The results obtained, confirming previous studies in the literature, show poor adherence and lack of knowledge about the modalities, timing and benefits of screening programs, especially by women in the general population compared with those who had cancer before. The need to provide women with more information to ensure better access to screening has also emerged. Also on the topic of self-examination, very few women perform it and often do not know how to do it correctly, despite the fact that almost all of them consider BSE a benefit for self-care and a practice no less important than other clinical examinations. In light of all the findings of this study, there is an urgent need to improve disclosure regarding the benefits of preventive, evidence-based practices in order to increase women's confidence in screening and consequently their increased adherence.

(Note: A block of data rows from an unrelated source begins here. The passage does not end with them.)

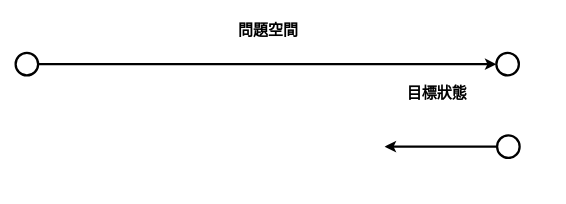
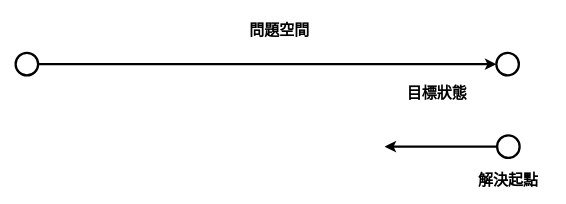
  <mxCell id="0" />
  <mxCell id="1" parent="0" />
  <mxCell id="2" value="&lt;div&gt;&lt;span style=&quot;font-size: 20px&quot;&gt;&lt;b&gt;目標狀態&lt;/b&gt;&lt;/span&gt;&lt;/div&gt;" style="text;whiteSpace=wrap;html=1;align=center;" vertex="1" parent="1"><mxGeometry x="527" y="105" width="110" height="30" as="geometry" /></mxCell>
  <mxCell id="3" style="edgeStyle=orthogonalEdgeStyle;rounded=0;orthogonalLoop=1;jettySize=auto;html=1;exitX=1;exitY=0.5;exitDx=0;exitDy=0;entryX=0;entryY=0.5;entryDx=0;entryDy=0;strokeWidth=3;" edge="1" parent="1" source="4" target="5"><mxGeometry relative="1" as="geometry" /></mxCell>
  <mxCell id="4" value="" style="ellipse;whiteSpace=wrap;html=1;strokeWidth=3;" vertex="1" parent="1"><mxGeometry x="20" y="70" width="30" height="30" as="geometry" /></mxCell>
  <mxCell id="5" value="" style="ellipse;whiteSpace=wrap;html=1;strokeWidth=3;" vertex="1" parent="1"><mxGeometry x="661" y="70" width="30" height="30" as="geometry" /></mxCell>
  <mxCell id="6" style="edgeStyle=orthogonalEdgeStyle;rounded=0;orthogonalLoop=1;jettySize=auto;html=1;exitX=0;exitY=0.5;exitDx=0;exitDy=0;strokeWidth=3;" edge="1" parent="1" source="7"><mxGeometry relative="1" as="geometry"><mxPoint x="512" y="195" as="targetPoint" /></mxGeometry></mxCell>
  <mxCell id="7" value="" style="ellipse;whiteSpace=wrap;html=1;strokeWidth=3;" vertex="1" parent="1"><mxGeometry x="662" y="180" width="30" height="30" as="geometry" /></mxCell>
+ <mxCell id="8" value="&lt;span style=&quot;font-size: 20px ; font-weight: 700&quot;&gt;解決起點&lt;/span&gt;" style="text;whiteSpace=wrap;html=1;align=center;" vertex="1" parent="1"><mxGeometry x="622" y="220" width="110" height="30" as="geometry" /></mxCell>
  <mxCell id="9" value="&amp;nbsp;&amp;nbsp;" style="text;html=1;align=center;verticalAlign=middle;resizable=0;points=[];autosize=1;" vertex="1" parent="1"><mxGeometry x="188" y="132" width="20" height="20" as="geometry" /></mxCell>
- <mxCell id="10" value="&lt;span style=&quot;font-size: 20px&quot;&gt;&lt;b&gt;問題空間&lt;/b&gt;&lt;/span&gt;" style="text;whiteSpace=wrap;html=1;align=center;" vertex="1" parent="1"><mxGeometry x="302" y="20" width="110" height="30" as="geometry" /></mxCell>
+ <mxCell id="10" value="&lt;span style=&quot;font-size: 20px&quot;&gt;&lt;b&gt;問題空間&lt;/b&gt;&lt;/span&gt;" style="text;whiteSpace=wrap;html=1;align=center;" vertex="1" parent="1"><mxGeometry x="317" y="20" width="110" height="30" as="geometry" /></mxCell>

It would also be appropriate to introduce educational programs to promote the proper performance of self-examination: since this procedure can be performed as early as 20 years of age, it would also be useful to organize educational and informational projects in schools/universities that stimulate young women to become more aware of their breast health. Finally, it would be desirable to promote the use of technology and to encourage the participation of nurses in training courses that would enable them to educate women in the practice of prevention, particularly breast self-examination, fostering a better reputation of the nursing figure in the field of prevention.